> _AIM OF THE TASK_
Transcribe the data below verbatim from the line with "### Authorization" to the line with "[[Back to README]](../README.md)". Include both of those lines.

START DATASET RECORDS

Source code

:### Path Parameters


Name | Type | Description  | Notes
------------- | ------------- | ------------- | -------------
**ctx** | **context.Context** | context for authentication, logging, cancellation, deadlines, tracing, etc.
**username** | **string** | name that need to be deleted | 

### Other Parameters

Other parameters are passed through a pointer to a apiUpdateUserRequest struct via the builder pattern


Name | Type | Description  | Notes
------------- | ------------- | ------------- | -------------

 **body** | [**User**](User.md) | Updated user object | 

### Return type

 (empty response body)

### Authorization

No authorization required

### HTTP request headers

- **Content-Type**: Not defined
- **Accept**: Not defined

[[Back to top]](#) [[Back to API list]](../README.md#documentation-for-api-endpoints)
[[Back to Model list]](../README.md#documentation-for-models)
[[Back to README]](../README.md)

END DATASET RECORDS
START DATASET RECORDS

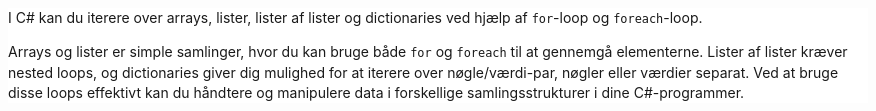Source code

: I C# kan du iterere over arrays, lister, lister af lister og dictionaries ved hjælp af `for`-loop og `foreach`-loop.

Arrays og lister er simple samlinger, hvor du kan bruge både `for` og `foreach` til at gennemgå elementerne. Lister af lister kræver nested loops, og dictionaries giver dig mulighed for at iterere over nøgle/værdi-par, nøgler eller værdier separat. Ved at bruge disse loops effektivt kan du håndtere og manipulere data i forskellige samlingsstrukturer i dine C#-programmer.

END DATASET RECORDS

> _SOLUTION BELOW_
### Authorization

No authorization required

### HTTP request headers

- **Content-Type**: Not defined
- **Accept**: Not defined

[[Back to top]](#) [[Back to API list]](../README.md#documentation-for-api-endpoints)
[[Back to Model list]](../README.md#documentation-for-models)
[[Back to README]](../README.md)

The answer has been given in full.